Firstly: What is tapered annual allowance?
Let’s begin by understanding the annual allowance. This is the maximum you can save in your pension schemes each year. For the 2020/21 tax year the annual allowance is £40,000, but if you have a high income your annual allowance may be lower than £40,000. This is called a tapered annual allowance.
Tapered annual allowance rules are applied when your level of income within the tax year exceeds the Threshold income limit and the Adjusted income limit
Adjusted income is all of your earnings which are subject to UK Income Tax, including all pension contributions paid by you and by your employer. The difference between ‘threshold income’ and ‘adjusted income’ is that the former excludes pension contributions but the latter includes all pension contributions.

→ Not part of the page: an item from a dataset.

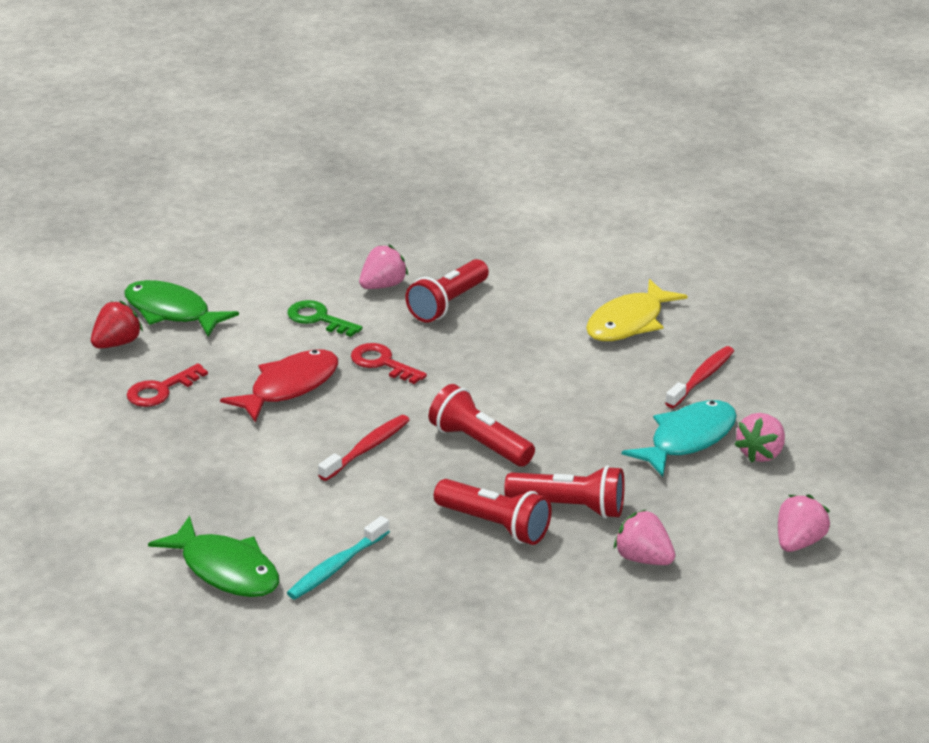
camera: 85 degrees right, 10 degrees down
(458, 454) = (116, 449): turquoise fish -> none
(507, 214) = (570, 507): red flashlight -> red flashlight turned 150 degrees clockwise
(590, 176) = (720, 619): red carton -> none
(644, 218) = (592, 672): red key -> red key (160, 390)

The Government has announced a significant increase to the threshold income and adjusted income limits that are used to work out the tapered annual allowance.
From 6 April 2020, you will have a reduced (‘tapered’) annual allowance if:
- your threshold income is over £200,000 (this was previously £110,000) and
- your adjusted income is over £240,000 (this was previously £150,000)
If you are subject to the tapered annual allowance, for every £2 your adjusted income goes over £240,000, your annual allowance for that year reduces by £1. From 6 April 2020 this reduces all the way to a £4,000 annual allowance (which has recently been lowered from £10,000).